Judge blasts
utility over coal plant
Feb 14, 2006 - Milwaukee Journal Sentinel
Author(s): Thomas Content
A state judge criticized a Green Bay utility for withholding
information that regulators could have used to reduce pollution from a
new coal-fired power plant under construction near Wausau.
Wisconsin Public Service Corp. of Green Bay failed to disclose
details of a technology used in 20 power plants around the world to
reduce emissions of sulfur dioxide, a pollutant linked to asthma and
other respiratory illnesses, state administrative law judge Jeffrey D.
Boldt said.
The utility "consciously chose to risk the integrity of the air
permitting process by failing to provide the (state Department of
Natural Resources) with information" about pollution control technology
it had obtained from its own engineering consultant, said Boldt, in
ruling Friday on the Sierra Club's challenge to the coal plant.

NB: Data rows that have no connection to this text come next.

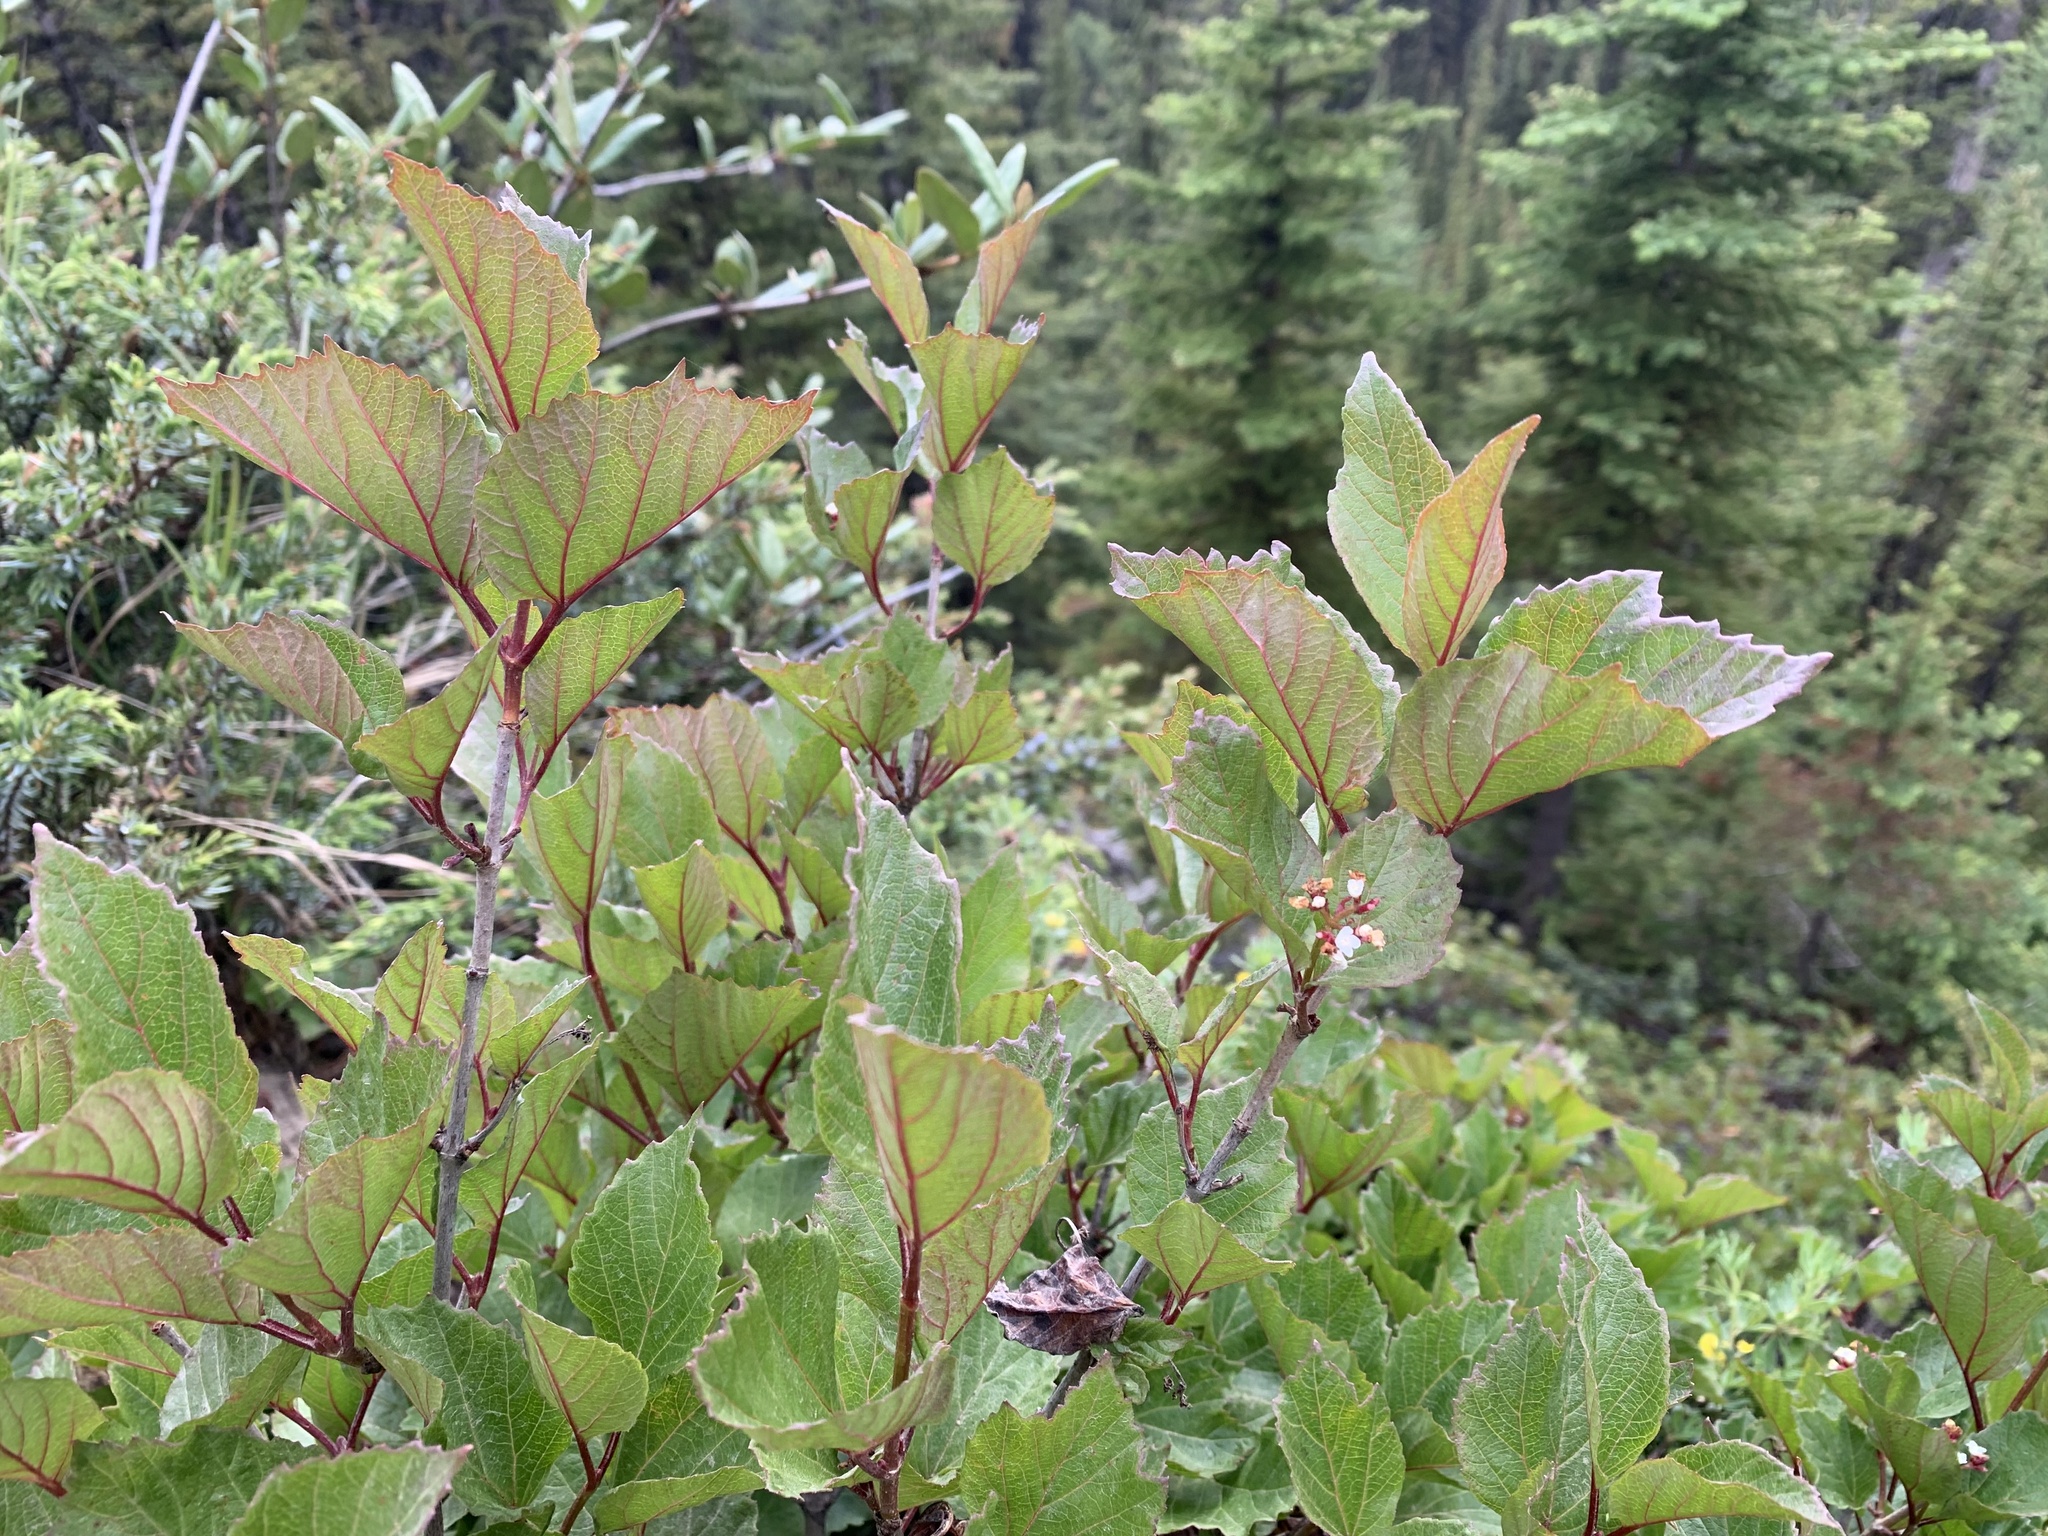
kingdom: Plantae
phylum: Tracheophyta
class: Magnoliopsida
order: Dipsacales
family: Viburnaceae
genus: Viburnum
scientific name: Viburnum edule
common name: Mooseberry
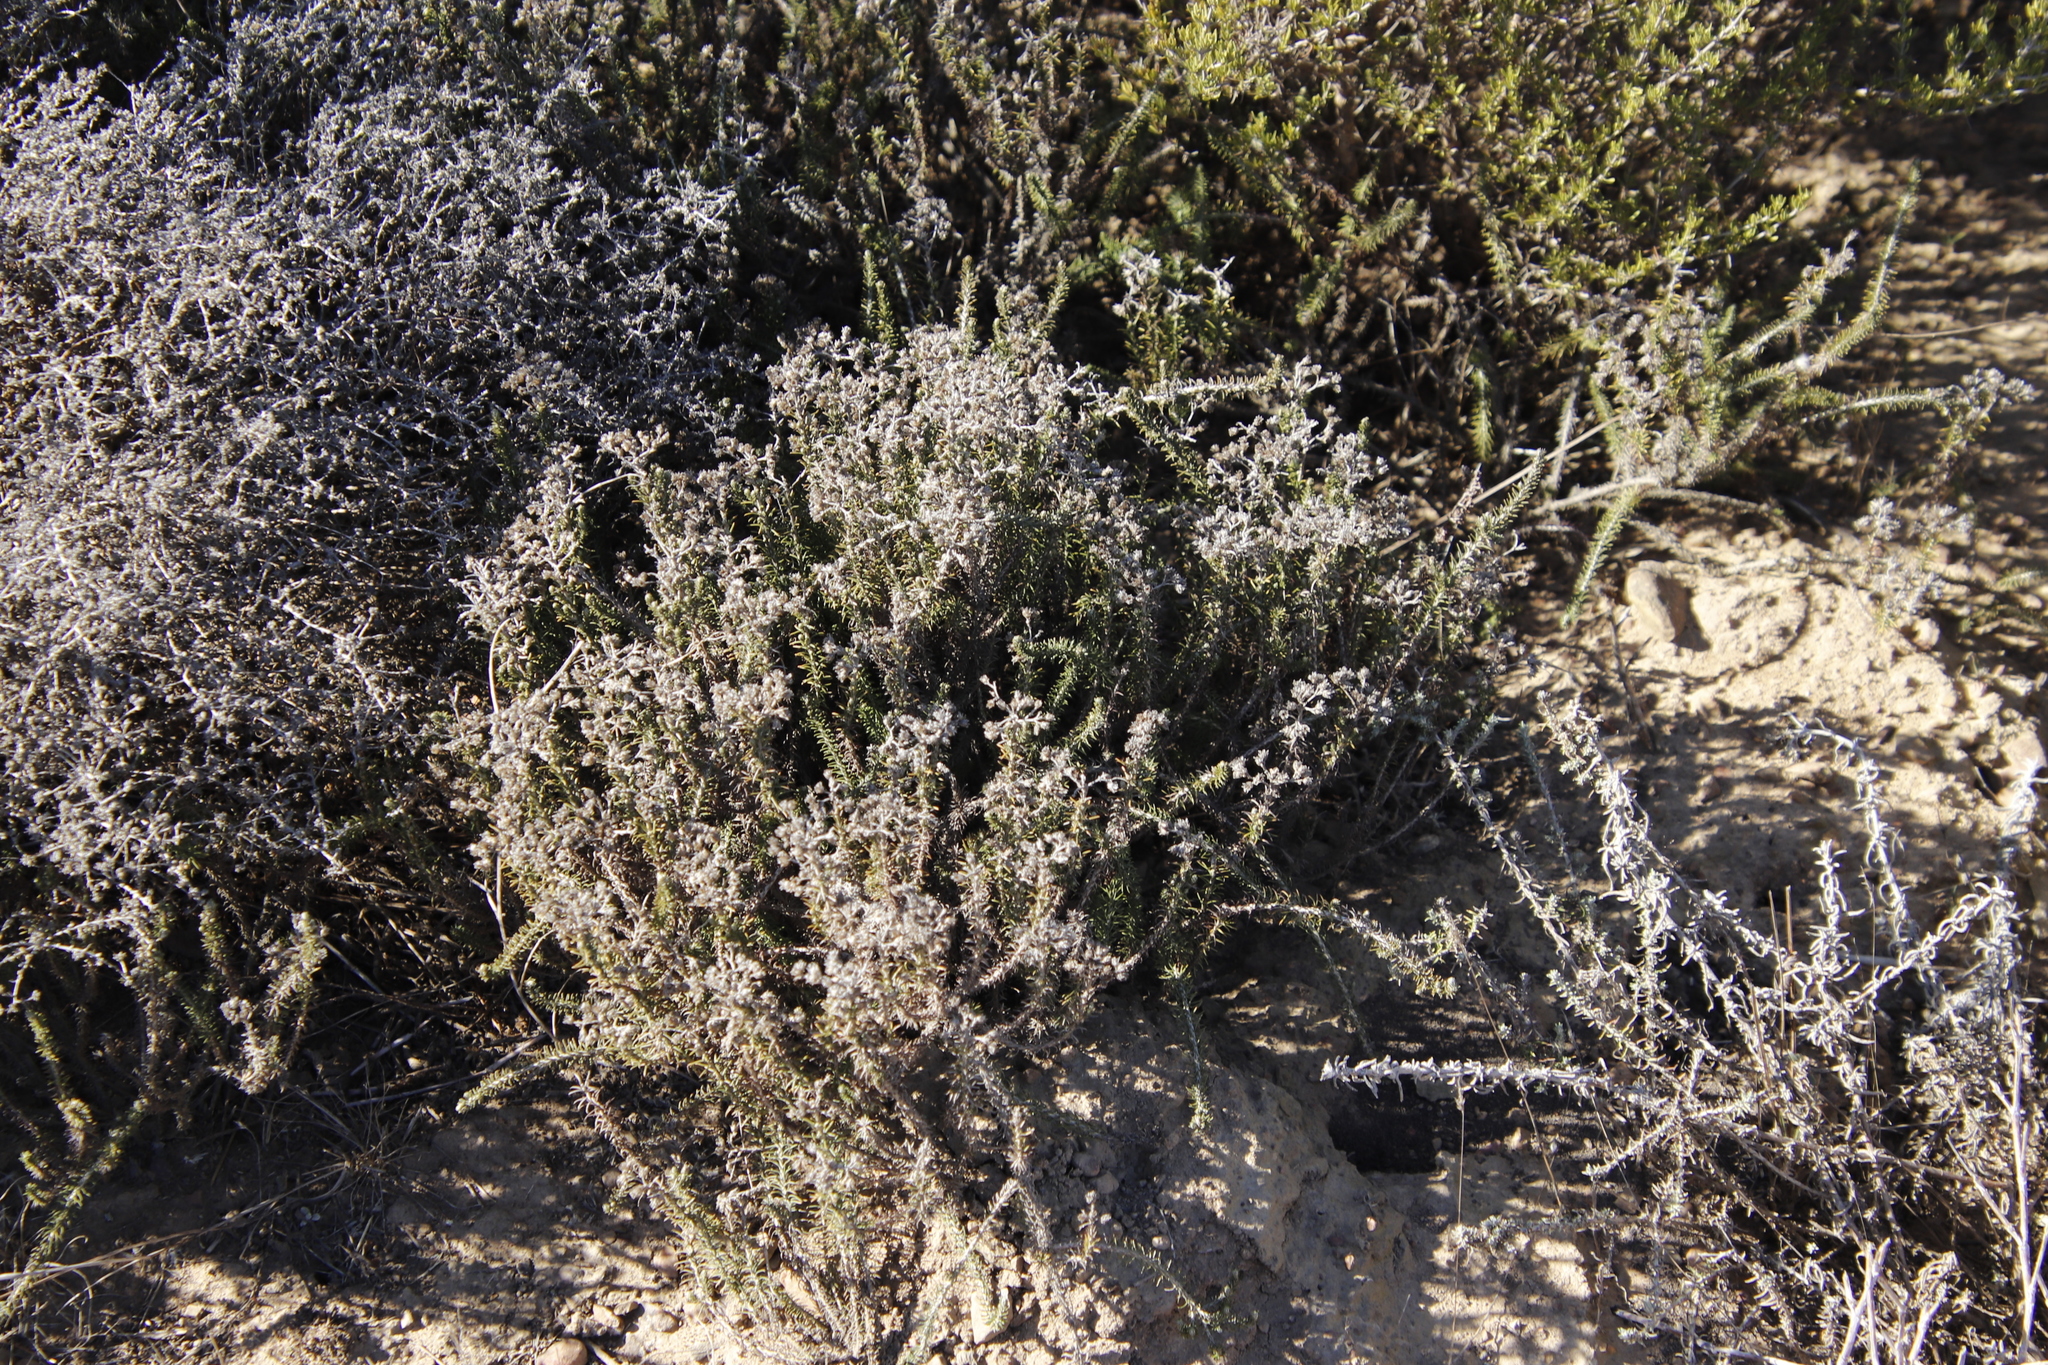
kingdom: Plantae
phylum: Tracheophyta
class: Magnoliopsida
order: Asterales
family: Asteraceae
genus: Helichrysum
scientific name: Helichrysum teretifolium
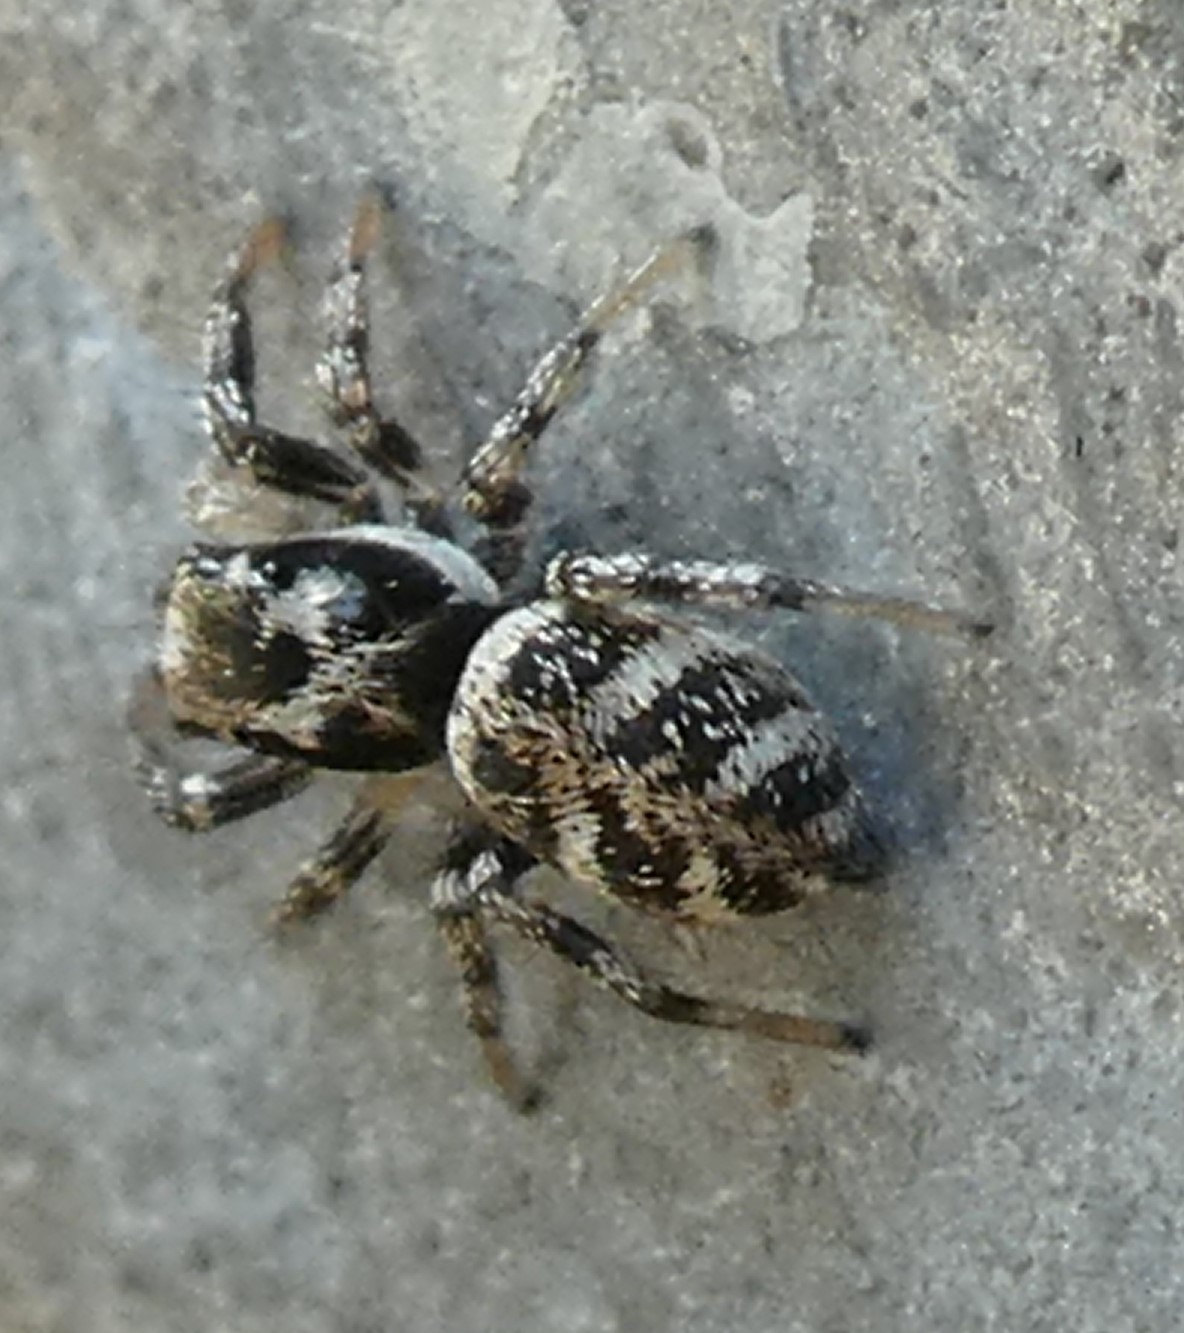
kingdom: Animalia
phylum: Arthropoda
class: Arachnida
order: Araneae
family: Salticidae
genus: Salticus
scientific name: Salticus scenicus
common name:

The utility "did not provide any reasonable justification for this
lapse of judgment," Boldt wrote.
At issue is the amount of environmental controls that WPS needs to
incorporate into the first major coal plant being built in the state in
decades. The $750 million plant was approved in October 2003 and is
expected to begin operation in June 2008.
New power plants are required to install the most modern pollution
control technology in order to receive a permit from the DNR. In this
case, WPS failed to disclose a more stringent way of capturing emissions
that is already being used around the world.
Boldt's ruling approved the DNR's permit with some modifications to
make the plant less polluting. The Sierra Club said the DNR should
reopen its review.
The DNR needs to "assess its program to see how did this go wrong, so
that companies can't pull the wool over the eye of permit regulators,"
Sierra Club lawyer Bruce Nilles said.
Charlie Schrock of WPS said Monday the information would not have
resulted in a different outcome on the air permit.
DNR lawyer Tom Steidl said the agency still was reviewing the judge's
decision, which also called for reductions in the plant's allowable
nitrogen oxide emissions.
The Associated Press contributed to this report.